The Virtual File System is an abstraction layer over file I/O operations. Instead of calling OS functions directly, all file operations go through a VFS interface.

Why We Need It

1. Testability

With a VFS, we can create an in-memory implementation for testing:

Production:                     Testing:

┌─────────────┐                ┌─────────────┐
│   B+Tree    │                │   B+Tree    │
└──────┬──────┘                └──────┬──────┘
       │                              │
       ▼                              ▼
┌─────────────┐                ┌─────────────┐
│  PosixVfs   │                │  MemoryVfs  │
└──────┬──────┘                └──────┬──────┘
       │                              │
       ▼                              ▼
┌─────────────┐                ┌─────────────┐
│  Disk I/O   │                │  HashMap    │
└─────────────┘                └─────────────┘

Tests run instantly because there's no actual disk I/O.

2. Portability

Different operating systems have different file APIs:

  • Linux: pread, pwrite, fsync
  • Windows: ReadFile, WriteFile, FlushFileBuffers
  • Embedded: Custom flash drivers

The VFS hides these differences. We implement one VFS per platform, and the rest of the database doesn't care.

3. Injection of Failures

For testing crash recovery, we need to simulate failures:

const FaultyVfs = struct {
    inner: Vfs,
    fail_after_n_writes: usize,
    write_count: usize,

    pub fn write(self: *Self, offset: u64, data: []const u8) !void {
        self.write_count += 1;
        if (self.write_count > self.fail_after_n_writes) {
            return error.SimulatedCrash;
        }
        return self.inner.write(offset, data);
    }
};

The Interface

File Operations

pub const File = struct {
    ptr: *anyopaque,
    vtable: *const VTable,

    pub const VTable = struct {
        read:     fn(ptr, offset: u64, buf: []u8) Error!usize,
        write:    fn(ptr, offset: u64, data: []const u8) Error!void,
        sync:     fn(ptr) Error!void,
        size:     fn(ptr) Error!u64,
        close:    fn(ptr) void,
        truncate: fn(ptr, size: u64) Error!void,
    };

    // Convenience methods that call vtable
    pub fn read(self: File, offset: u64, buf: []u8) !usize {
        return self.vtable.read(self.ptr, offset, buf);
    }
    // ... etc
};

VFS Operations

pub const Vfs = struct {
    ptr: *anyopaque,
    vtable: *const VTable,

    pub const VTable = struct {
        open:   fn(ptr, path: []const u8, flags: OpenFlags) Error!File,
        delete: fn(ptr, path: []const u8) Error!void,
        exists: fn(ptr, path: []const u8) bool,
    };
};

Open Flags

pub const OpenFlags = struct {
    read: bool = true,      // Open for reading
    write: bool = false,    // Open for writing
    create: bool = false,   // Create if doesn't exist
    exclusive: bool = false, // Fail if exists (with create)
};

Key Operations

Positioned Read/Write

Unlike streaming I/O, we use positioned reads and writes:

// Read 4096 bytes starting at byte offset 8192
const bytes_read = try file.read(8192, buffer[0..4096]);

// Write 4096 bytes starting at byte offset 8192
try file.write(8192, data[0..4096]);

This maps directly to page-based access:

  • Page 0 is at offset 0
  • Page 1 is at offset 4096
  • Page N is at offset N * 4096

Sync (fsync)

The most important operation for durability:

try file.sync();

This forces all pending writes to physical storage. Without it, data might sit in OS buffers and be lost on power failure.

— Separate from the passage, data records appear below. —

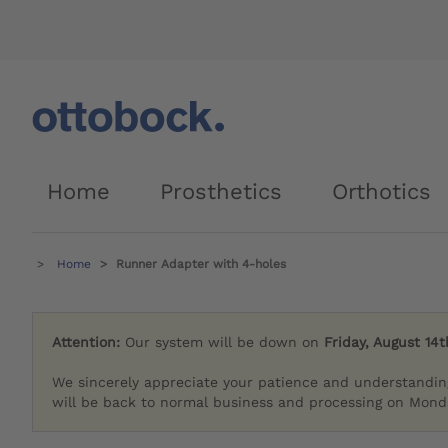
Home
Prosthetics
Orthotics
Home
Runner Adapter with 4-holes
Attention:
Our system will be down on
Friday, August 14t
We sincerely appreciate your patience and understandin
will be back to normal business and processing on Monda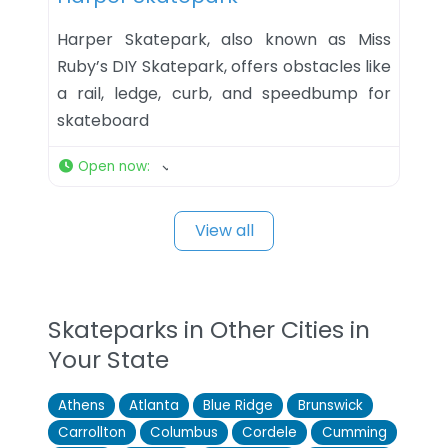
Harper Skatepark, also known as Miss
Ruby’s DIY Skatepark, offers obstacles like
a rail, ledge, curb, and speedbump for
skateboard
Open now
:
View all
Skateparks in Other Cities in
Your State
Athens
Atlanta
Blue Ridge
Brunswick
Carrollton
Columbus
Cordele
Cumming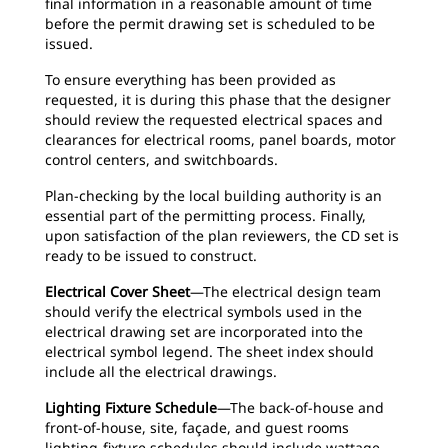
final information in a reasonable amount of time
before the permit drawing set is scheduled to be
issued.
To ensure everything has been provided as
requested, it is during this phase that the designer
should review the requested electrical spaces and
clearances for electrical rooms, panel boards, motor
control centers, and switchboards.
Plan-checking by the local building authority is an
essential part of the permitting process. Finally,
upon satisfaction of the plan reviewers, the CD set is
ready to be issued to construct.
Electrical Cover Sheet
—The electrical design team
should verify the electrical symbols used in the
electrical drawing set are incorporated into the
electrical symbol legend. The sheet index should
include all the electrical drawings.
Lighting Fixture Schedule
—The back-of-house and
front-of-house, site, façade, and guest rooms
lighting-fixture schedules should include wattage,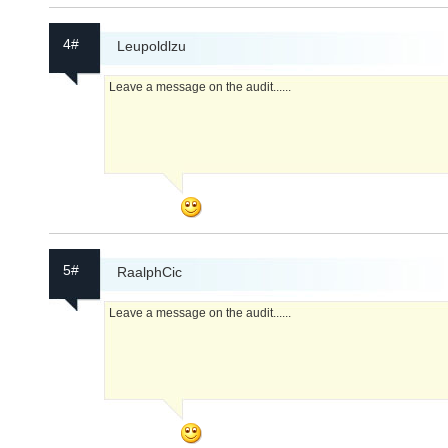
4#
Leupoldlzu
Leave a message on the audit......
5#
RaalphCic
Leave a message on the audit......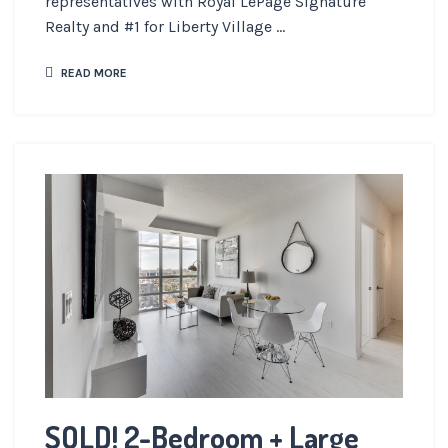
representatives with Royal LePage Signature
Realty and #1 for Liberty Village ...
READ MORE
SOLD! 2-Bedroom + Large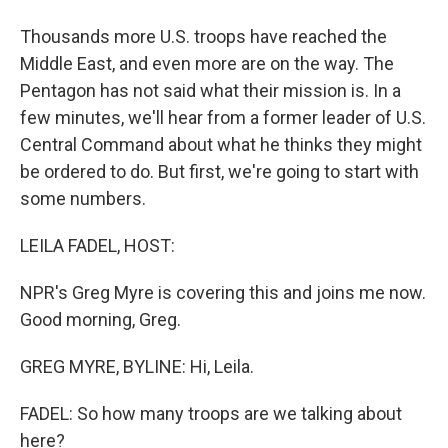
Thousands more U.S. troops have reached the
Middle East, and even more are on the way. The
Pentagon has not said what their mission is. In a
few minutes, we'll hear from a former leader of U.S.
Central Command about what he thinks they might
be ordered to do. But first, we're going to start with
some numbers.
LEILA FADEL, HOST:
NPR's Greg Myre is covering this and joins me now.
Good morning, Greg.
GREG MYRE, BYLINE: Hi, Leila.
FADEL: So how many troops are we talking about
here?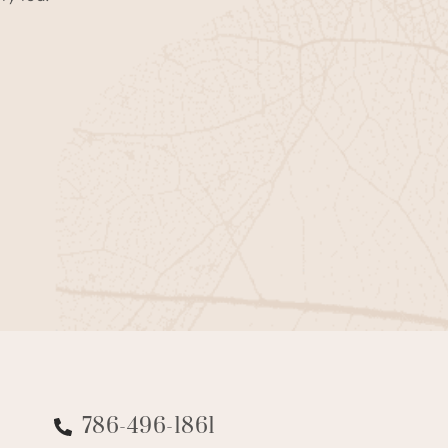
786-496-1861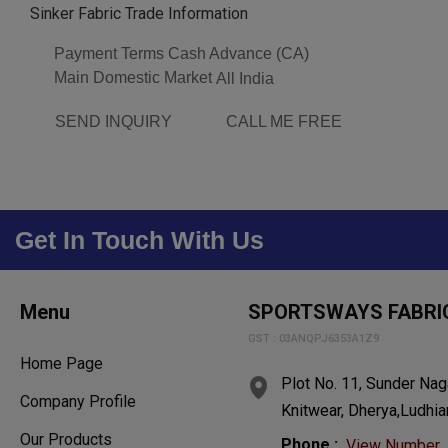
Sinker Fabric Trade Information
Payment Terms
Cash Advance (CA)
Main Domestic Market
All India
SEND INQUIRY
CALL ME FREE
Get In Touch With Us
Menu
SPORTSWAYS FABRI
GST : 03ANQPJ6353A1Z9
Home Page
Plot No. 11, Sunder Naga
Company Profile
Knitwear, Dherya,Ludhia
Our Products
Phone :
View Number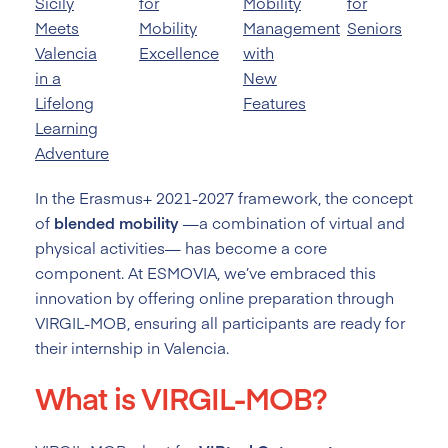
Sicily
for
Mobility
for
Meets
Mobility
Management
Seniors
Valencia
Excellence
with
in a
New
Lifelong
Features
Learning
Adventure
In the Erasmus+ 2021-2027 framework, the concept
of
blended mobility
—a combination of virtual and
physical activities— has become a core
component. At ESMOVIA, we’ve embraced this
innovation by offering online preparation through
VIRGIL-MOB, ensuring all participants are ready for
their internship in Valencia.
What is VIRGIL-MOB?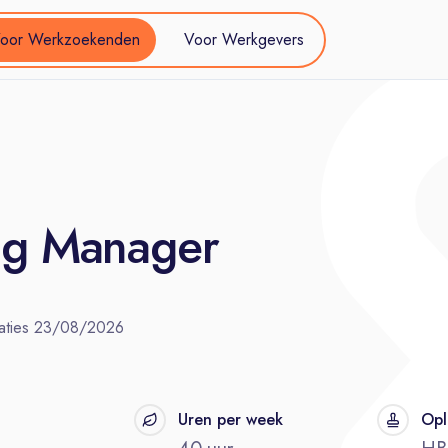
oor Werkzoekenden
Voor Werkgevers
ing Manager
aties
23/08/2026
t
Uren per week
Opl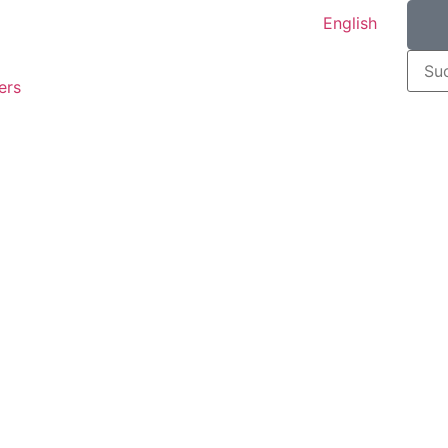
English
ers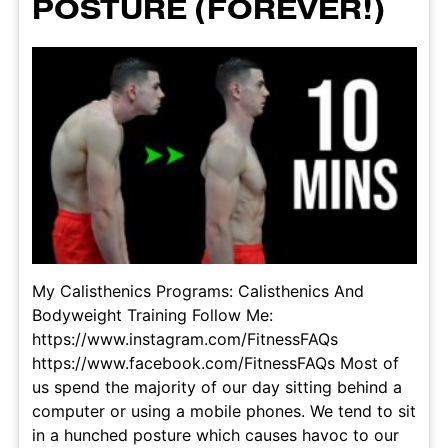
POSTURE (FOREVER!)
My Calisthenics Programs: Calisthenics And
Bodyweight Training Follow Me:
https://www.instagram.com/FitnessFAQs
https://www.facebook.com/FitnessFAQs Most of
us spend the majority of our day sitting behind a
computer or using a mobile phones. We tend to sit
in a hunched posture which causes havoc to our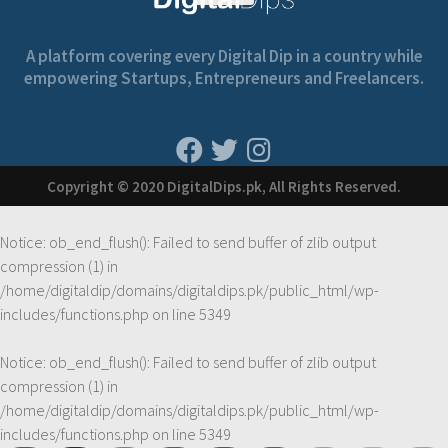
A platform covering every Digital Dip in a country while
empowering Startups, Entrepreneurs and Freelancers.
Copyright © 2020 DigitalDips.pk, All Rights Reserved.
Notice
: ob_end_flush(): Failed to send buffer of zlib output
compression (1) in
/home/digitaldip/domains/digitaldips.pk/public_html/wp-
includes/functions.php
on line
5349
Notice
: ob_end_flush(): Failed to send buffer of zlib output
compression (1) in
/home/digitaldip/domains/digitaldips.pk/public_html/wp-
includes/functions.php
on line
5349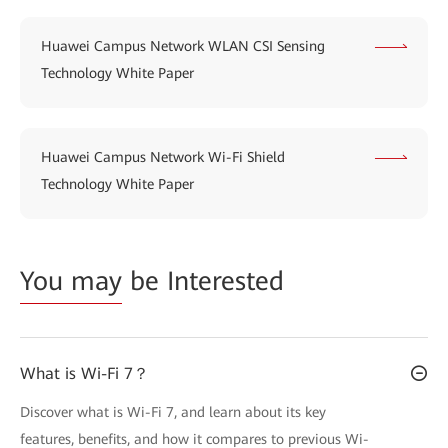
Huawei Campus Network WLAN CSI Sensing
Technology White Paper
Huawei Campus Network Wi-Fi Shield
Technology White Paper
You may
be Interested
What is Wi-Fi 7？
Discover what is Wi-Fi 7, and learn about its key
features, benefits, and how it compares to previous Wi-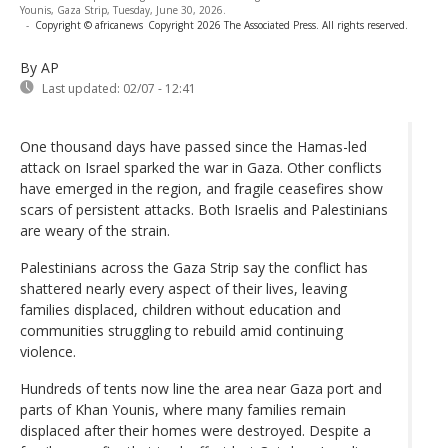
Younis, Gaza Strip, Tuesday, June 30, 2026.
-
Copyright © africanews
Copyright 2026 The Associated Press. All rights reserved.
By AP
Last updated:
02/07 - 12:41
One thousand days have passed since the Hamas-led
attack on Israel sparked the war in Gaza. Other conflicts
have emerged in the region, and fragile ceasefires show
scars of persistent attacks. Both Israelis and Palestinians
are weary of the strain.
Palestinians across the Gaza Strip say the conflict has
shattered nearly every aspect of their lives, leaving
families displaced, children without education and
communities struggling to rebuild amid continuing
violence.
Hundreds of tents now line the area near Gaza port and
parts of Khan Younis, where many families remain
displaced after their homes were destroyed. Despite a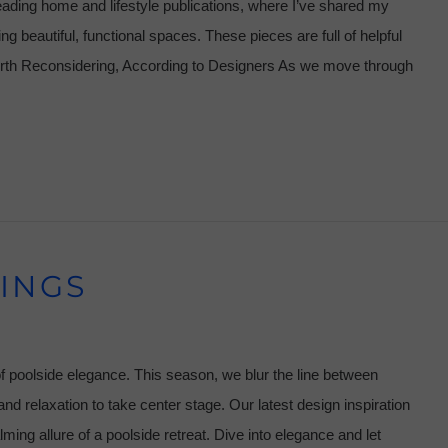
eading home and lifestyle publications, where I’ve shared my
ng beautiful, functional spaces. These pieces are full of helpful
orth Reconsidering, According to Designers As we move through
INGS
f poolside elegance. This season, we blur the line between
nd relaxation to take center stage. Our latest design inspiration
alming allure of a poolside retreat. Dive into elegance and let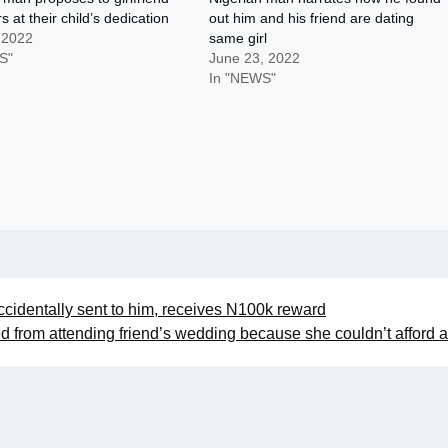
s at their child’s dedication
out him and his friend are dating
 2022
same girl
S"
June 23, 2022
In "NEWS"
accidentally sent to him, receives N100k reward
d from attending friend’s wedding because she couldn’t afford 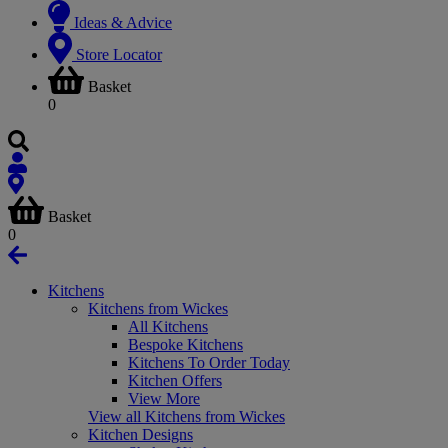
Ideas & Advice
Store Locator
Basket
0
Basket
0
Kitchens
Kitchens from Wickes
All Kitchens
Bespoke Kitchens
Kitchens To Order Today
Kitchen Offers
View More
View all Kitchens from Wickes
Kitchen Designs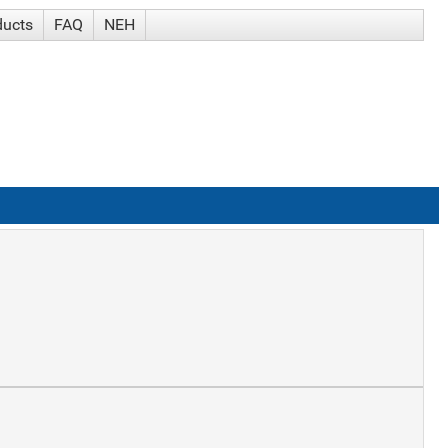
ducts
FAQ
NEH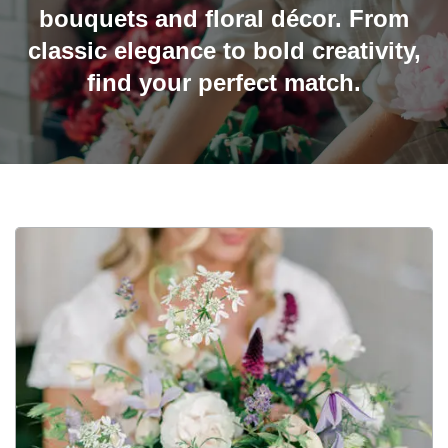
bouquets and floral décor. From
classic elegance to bold creativity,
find your perfect match.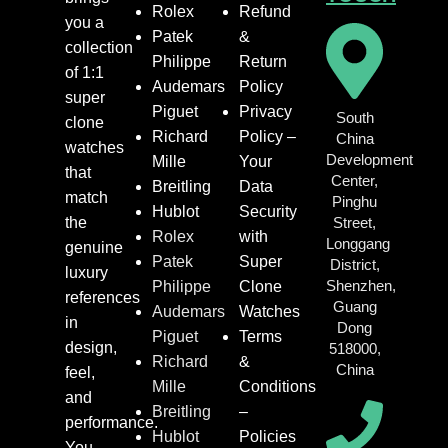
Rolex
Refund
you a
Patek
&
collection
Philippe
Return
of 1:1
Audemars
Policy
super
Piguet
Privacy
South
clone
Richard
Policy –
China
watches
Development
Mille
Your
that
Center,
Breitling
Data
match
Pinghu
Hublot
Security
the
Street,
Rolex
with
Longgang
genuine
Patek
Super
District,
luxury
Shenzhen,
Philippe
Clone
references
Guang
Audemars
Watches
in
Dong
Piguet
Terms
design,
518000,
Richard
&
China
feel,
Mille
Conditions
and
Breitling
–
performance.
Hublot
Policies
You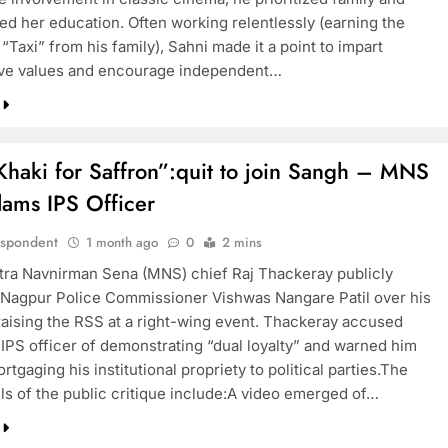
d her education. Often working relentlessly (earning the
Taxi” from his family), Sahni made it a point to impart
ve values and encourage independent…
haki for Saffron”:quit to join Sangh – MNS
lams IPS Officer
espondent
1 month ago
0
2 mins
ra Navnirman Sena (MNS) chief Raj Thackeray publicly
d Nagpur Police Commissioner Vishwas Nangare Patil over his
aising the RSS at a right-wing event. Thackeray accused
 IPS officer of demonstrating “dual loyalty” and warned him
rtgaging his institutional propriety to political parties.The
ils of the public critique include:A video emerged of…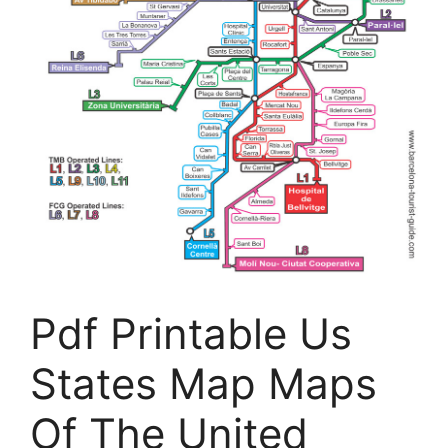
Pdf Printable Us
States Map Maps
Of The United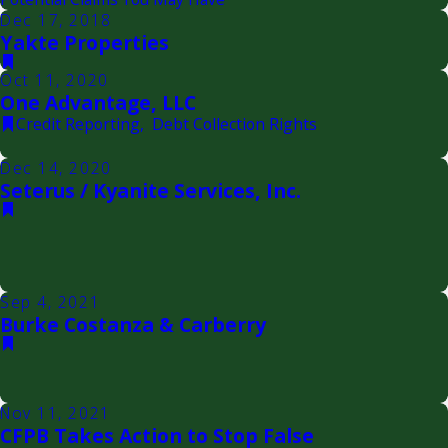
Dec 17, 2018
Yakte Properties
Oct 11, 2020
One Advantage, LLC
Credit Reporting
,
Debt Collection Rights
Dec 14, 2020
Seterus / Kyanite Services, Inc.
Sep 4, 2021
Burke Costanza & Carberry
Nov 11, 2021
CFPB Takes Action to Stop False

Application writes:          After fsync:

┌─────────────┐              ┌─────────────┐
│ Application │              │ Application │
└──────┬──────┘              └─────────────┘
       │ write()
       ▼
┌─────────────┐              ┌─────────────┐
│  OS Buffer  │              │  OS Buffer  │
│  (in RAM)   │ ◄── Data     │   (empty)   │
└─────────────┘     sits     └──────┬──────┘
       ╳           here!            │ fsync forces
   Power                            │ write to disk
   failure                          ▼
   loses it!             ┌─────────────────────┐
                         │ Disk (persistent)    │
                         │ Data is SAFE         │
                         └─────────────────────┘

The POSIX Implementation

For Unix-like systems (Linux, macOS):

pub const PosixVfs = struct {
    allocator: Allocator,

    pub fn open(self: *Self, path: []const u8, flags: OpenFlags) !File {
        var posix_flags: u32 = 0;

        if (flags.read and flags.write) {
            posix_flags |= O_RDWR;
        } else if (flags.write) {
            posix_flags |= O_WRONLY;
        } else {
            posix_flags |= O_RDONLY;
        }

        if (flags.create) posix_flags |= O_CREAT;
        if (flags.exclusive) posix_flags |= O_EXCL;

        const fd = try std.posix.open(path, posix_flags, 0o644);
        // ... wrap in File struct
    }
};

Read Implementation

Uses pread for positioned reading (thread-safe, no seeking):

fn read(self: *PosixFile, offset: u64, buf: []u8) !usize {
    return std.posix.pread(self.fd, buf, offset);
}

Write Implementation

Uses pwrite for positioned writing:

fn write(self: *PosixFile, offset: u64, data: []const u8) !void {
    var written: usize = 0;
    while (written < data.len) {
        const n = try std.posix.pwrite(self.fd, data[written..], offset + written);
        if (n == 0) return error.DiskFull;
        written += n;
    }
}

Sync Implementation

fn sync(self: *PosixFile) !void {
    try std.posix.fsync(self.fd);
}

Error Handling

VFS operations can fail in various ways:

pub const VfsError = error{
    FileNotFound,      // Path doesn't exist
    PermissionDenied,  // No access rights
    DiskFull,          // No space left
    IoError,           // Hardware failure
    FileLocked,        // Another process has it
    InvalidPath,       // Bad path string
    AlreadyExists,     // Exclusive create failed
};

These are translated from OS-specific error codes:

fn mapPosixError(err: std.posix.Error) VfsError {
    return switch (err) {
        .ENOENT => VfsError.FileNotFound,
        .EACCES, .EPERM => VfsError.PermissionDenied,
        .ENOSPC => VfsError.DiskFull,
        .EIO => VfsError.IoError,
        // ...
    };
}

Usage Pattern

// Create VFS
var posix_vfs = PosixVfs.init(allocator);
const vfs = posix_vfs.vfs();  // Get interface

// Open file
const file = try vfs.open("database.db", .{
    .read = true,
    .write = true,
    .create = true,
});
defer file.close();

// Read page 5
var buf: [4096]u8 = undefined;
_ = try file.read(5 * 4096, &buf);

// Modify and write back
buf[0] = 42;
try file.write(5 * 4096, &buf);

// Ensure durability
try file.sync();

Why Not Just Use std.fs?

Zig's standard library has file operations, but:

  1. No positioned I/O - std.fs.File uses streaming with seek, which isn't thread-safe
  2. No vtable pattern - Can't swap implementations
  3. Different error types - We want database-specific errors

The VFS is a thin layer, but it gives us control where we need it.